Entrepreneurial/Productization Project

In order to realize its mission of "creation of innovation," the Photonics Center is inviting researchers to come up with ideas for business startups and productization using photonics-related technology. Outstanding ideas will receive various forms of support from the Center. Applicants to this Project are screened by external screening committee members.

[Proposal requirements]

  • Proposal to realize business startup / productizationmust be achievable within two years.
  • Proposal must be for business startups / productization related to photonics.

Selected proposals [Fiscal 2012]

Commercialization of tip-enhanced Raman scattering microscope
The project succeeded in product development of tip-enhanced Raman scattering microscope that utilizes light intensity enhancement by plasmon resonance. The product is now to be sold from a startup company. The technology has been under basic research for 20 years. The manufacturing technique of sharp nano-structured metal probes is the key technology.
Development of wavelength conversion crystals for UV light sources (CLBO)
Using high-quality CLBO crystal growth technology, the project successfully extended the lifetime of crystal devices. At present, preparations are being made to set up a venture business within the Photonics Center to start producing what is being called Osaka-CLBO by the end of fiscal 2014. Through partnerships with manufacturers of lasers and laser beam machines, the project aims to develop UV lasers and UV laser beam machines using CLBO crystals.
Productization of gas chromatograph systems
Together with Shimadzu Corporation, one of the member companies, this project pursued applied research on plasma photonics to develop the Tracera gas chromatograph, which features significantly enhanced sensitivity and is now marketed throughout the world by Shimadzu Corporation. The system is throughout the world by Shimadzu Corporation. The system is capable of handling more samples than conventional detection methods with high sensitivity.
Development of eco lamps
This project succeeded in developing incandescent lamps that can regulate thermal radiation spectra. They demonstrated that spectra would change depending on the size of tiny holes made on the surface of the incandescent lamp filament. Our goal is to realize more efficient full-spectrum light sources.

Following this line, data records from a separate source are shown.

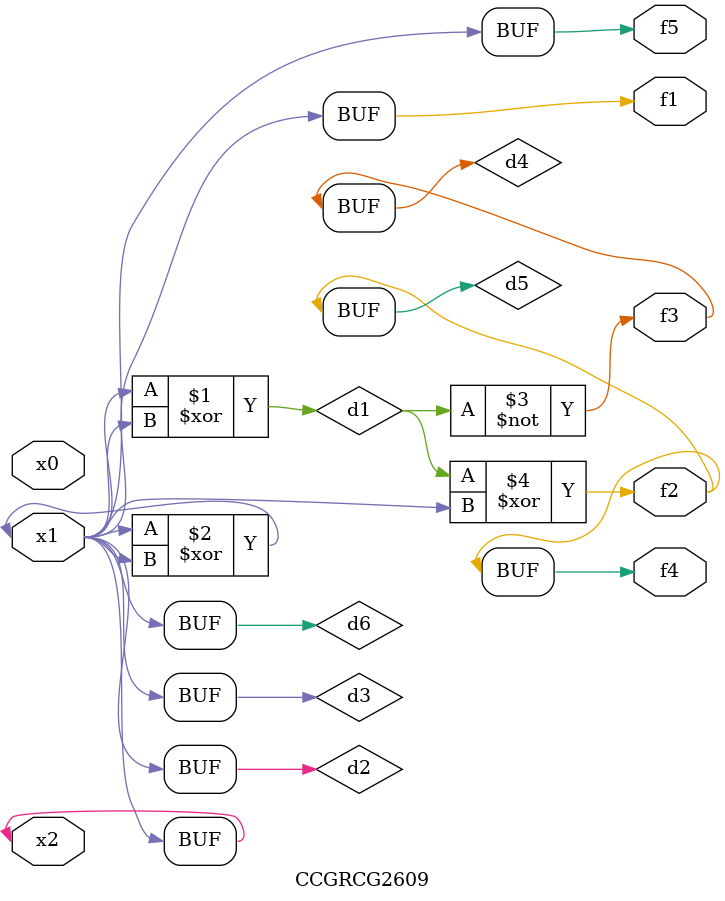
<source format=v>
module CCGRCG2609(
	input x0, x1, x2,
	output f1, f2, f3, f4, f5
);

	wire d1, d2, d3, d4, d5, d6;

	xor (d1, x1, x2);
	buf (d2, x1, x2);
	xor (d3, x1, x2);
	nor (d4, d1);
	xor (d5, d1, d2);
	buf (d6, d2, d3);
	assign f1 = d6;
	assign f2 = d5;
	assign f3 = d4;
	assign f4 = d5;
	assign f5 = d6;
endmodule

</source>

Selected proposals [Fiscal 2013]

Commercialization of a Portable Electrochemical Luminescence Device
The Photonics Center has developed a commercial version of a Portable Electrochemical Luminescence Device in partnership with Biodevice Technology, Ltd. It is suitable for use in both chemical- and bio-sensors, cell measurement, and in research on antioxidant or luminescent materials. The use of electrochemical luminescence gives the device a large detection range with high sensitivity and high signal-to-noise ratio for counting photons. In conjunction with Osaka University’s microfluidic chip design technology, the device can be customized to suit the measurement target and has potential for further business development.
A Rapid and Easy POCT System Using Optics and PCR Technology to Detect Pathogens and Infectious Diseases
A Rapid and Easy POCT System Using Optics and PCR Technology to Detect Pathogens and Infectious Diseases A rapid and highly sensitive polymerase chain reaction (PCR) point-of care testing (POCT) system was realized using a patented technology of centrifugation-assisted thermal convection. The system performs on-chip DNA amplification when the user simply injects a fluid specimen. Used in medical settings or other workplace environments, such as food-processing factories and restaurants, this system enables rapid highly sensitive detection and diagnosis of a variety of pathogens, including methicillin-resistant staphylococcus aureus (MRSA), influenza and norovirus, and enterohemmorhagic E. coli.
The World’s Highest Quality GaN Wafers for Improved Characteristics of Nitride Devices
Perfect (i.e., distortion-free and strain-free) gallium nitride (GaN) crystals that have been nonexistent outside of silicon crystals were successfully grown for the first time using a liquid phase epitaxy process on GaN in a sodium flux. High quality GaN wafers can be used to implement optical devices such as LEDs for high-intensity lighting and laser diodes with high output power in the red-to-ultraviolet range, including green lasers that are indispensable for laser light shows; power devices having less than one-tenth the power loss of silicon devices; and energy-saving optoelectronic devices such as ultrahigh-speed transistors capable of achieving one-thousand times the speed and transmission capacity of cell phones.